Some serious detective work was involved on the part of the medallion hunters who found the much sought after Pepsi Marigold Medallion on Wednesday.
Kyndall Zander, Seth Ranney and Todd Vansaghi read Tuesday’s clue and went out to McNaughton Park. Clue 8 said, “there is a place to turn about.” The rest of the clue gave “a bird in a triangle” and the group knew they were on the right trail. The trio had walked the trails at McNaughton in the past and the red triangles gave it away. Zander found the medallion off the trail and waited to pick it up until all of them were present. They have hunted for the illusive medallion for many years together.
Zander said there were other hunters in the park, but there was a gathering of conservation officials, “so it looked like the place was absolutely packed.”
“The biggest clue to get us out here for sure was the turnabout,” said Zander.
The trio was at another location when the bird in the triangle clue was released.
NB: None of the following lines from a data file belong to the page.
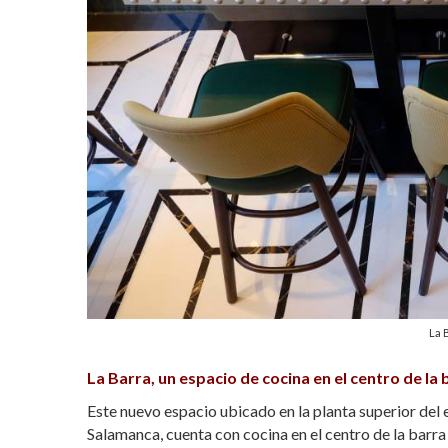
La 
La Barra, un espacio de cocina en el centro de la 
Este nuevo espacio ubicado en la planta superior del 
Salamanca, cuenta con cocina en el centro de la barr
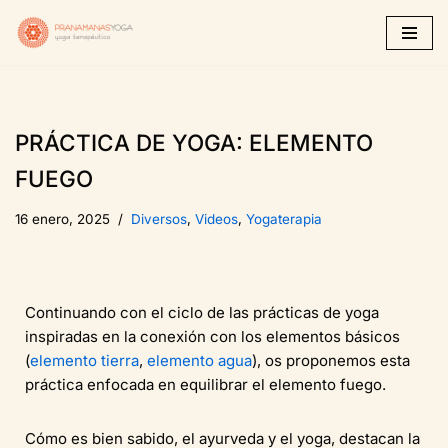
Saltar
al
contenido
PRÁCTICA DE YOGA: ELEMENTO
FUEGO
16 enero, 2025
Diversos
,
Videos
,
Yogaterapia
Continuando con el ciclo de las prácticas de yoga
inspiradas en la conexión con los elementos básicos
(
elemento tierra
,
elemento agua
), os proponemos esta
práctica enfocada en equilibrar el elemento fuego.
Cómo es bien sabido, el ayurveda y el yoga, destacan la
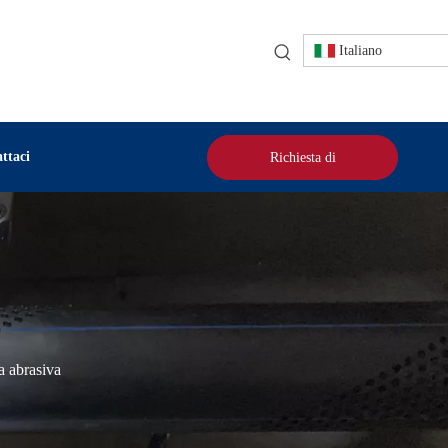
Italiano
ttaci
Richiesta di
preventivo
a abrasiva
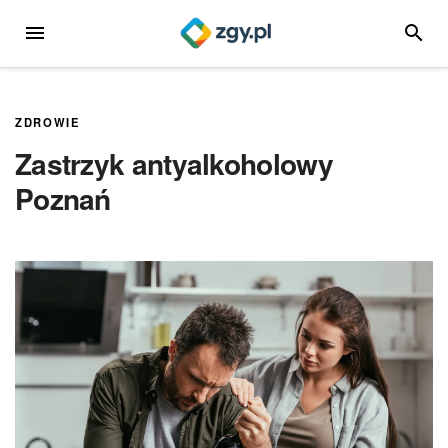
Przejdź
MENU
SZUKA
do
treści
ZDROWIE
Zastrzyk antyalkoholowy
Poznań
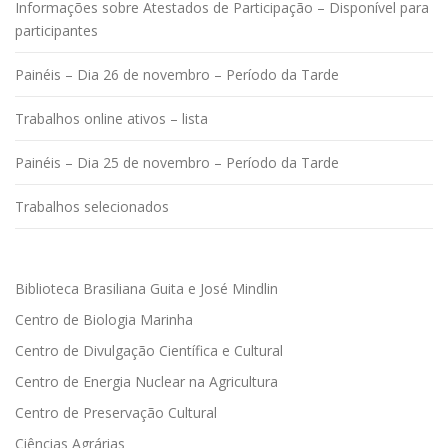
Informações sobre Atestados de Participação – Disponível para
participantes
Painéis – Dia 26 de novembro – Período da Tarde
Trabalhos online ativos – lista
Painéis – Dia 25 de novembro – Período da Tarde
Trabalhos selecionados
Biblioteca Brasiliana Guita e José Mindlin
Centro de Biologia Marinha
Centro de Divulgação Científica e Cultural
Centro de Energia Nuclear na Agricultura
Centro de Preservação Cultural
Ciências Agrárias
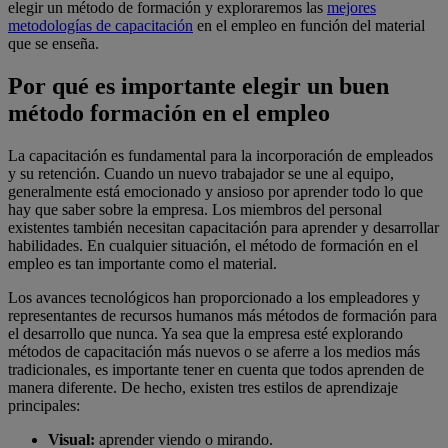
elegir un método de formación y exploraremos las
mejores
metodologías de capacitación
en el empleo en función del material
que se enseña.
Por qué es importante elegir un buen
método formación en el empleo
La capacitación es fundamental para la incorporación de empleados
y su retención. Cuando un nuevo trabajador se une al equipo,
generalmente está emocionado y ansioso por aprender todo lo que
hay que saber sobre la empresa. Los miembros del personal
existentes también necesitan capacitación para aprender y desarrollar
habilidades. En cualquier situación, el método de formación en el
empleo es tan importante como el material.
Los avances tecnológicos han proporcionado a los empleadores y
representantes de recursos humanos más métodos de formación para
el desarrollo que nunca. Ya sea que la empresa esté explorando
métodos de capacitación más nuevos o se aferre a los medios más
tradicionales, es importante tener en cuenta que todos aprenden de
manera diferente. De hecho, existen tres estilos de aprendizaje
principales:
Visual:
aprender viendo o mirando.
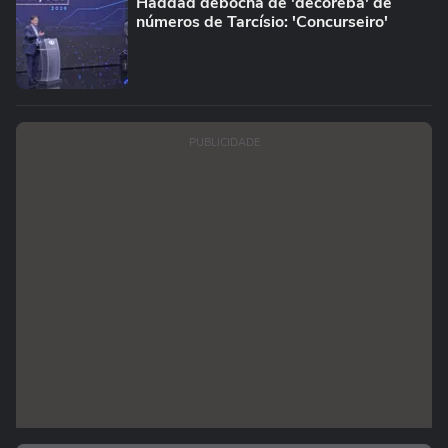
Haddad debocha de 'decoreba' de
números de Tarcísio: 'Concurseiro'
PUBLICIDADE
“We remembered that these were over here in this area, so that brought us down here,” Ranney said. “As we came to this trail, there was (one of the signs) at the trail (entrance) and there was another sign about halfway down the trail.”
Ranney, a detective with the Pekin Police Department, said one or more times a night the trio would talk about the clues and try to get into the head of Clue Writer Gary Gillis.
“(Being a detective) helps you with the sticking with it type of thing and just grinding it out with these guys,” said Ranney. “We’ve done this for quite a long time and grew up together — we’ve done these a lot.
“It’s more just that we put all of our heads together on a regular basis. We spend way more time working on the clues than we do actually out searching. It’s a nightly thing or multiple times a night. It just depends on how far in we are, how good the clues are. We’ll bounce ideas off of each other and try to figure out if it’s something Gillis would do or not.”
The medallion is no stranger to two of the men — Ranney’s sister, Rachel Ranney, and Zander’s sister, Kaci Zander, found the medallion in 2005 in — where else — McNaughton Park.
The team plans to share the medallion on a rotating basis and will also work together with other family members to choose a prize. The medallion this year nets the winner a trip to the Mediterranean or Las Vegas.
Vansaghi said they really didn’t care that much about the prize — they just wanted their name associated with it. He said Zander got him into the search about 10 years ago.
“That’s really more of our reward,” said Vansahgi. “Actually, we talked about contacting the girl who made it and see if maybe we could pay her to make a couple of more for us.”
Pekin Community High School student Emily Woodley made two of the medallions for the Pekin Area Chamber of Commerce — one for the winner and one for the chamber to keep.
Gillis said he wanted people to work for this medallion hunt win. The trio called him at 6:52 a.m.
“You’re always happy as the clue writer when the person who finds it has worked it, especially has worked it for many years,” said Gillis. “I knew this year, given the difficulty, there would be no one, first of all, who stumbled on it, and second of all, it would take some hard work.
“But you’re always a little on edge until it’s done.”
Chamber executive Director Bill Fleming said the medallion hunt continues to bring families out every year.
“It just seems like there are a lot of people and a lot of families that are excited about it because they can pull people together to talk about what the clues mean and where they think it is,” said Fleming. “When you drove around town this weekend, there were a lot of people in a lot of places looking under bushes. I think it’s the thrill of the hunt.”
This is the ninth time the medallion was hidden in the park since the medallion hunt was initiated in 1978, said Pekin Area Chamber of Commerce Executive Director Bill Fleming. That number includes the park, the Soldwedel Program Center property and the dog park off of Parkway Drive — all park property.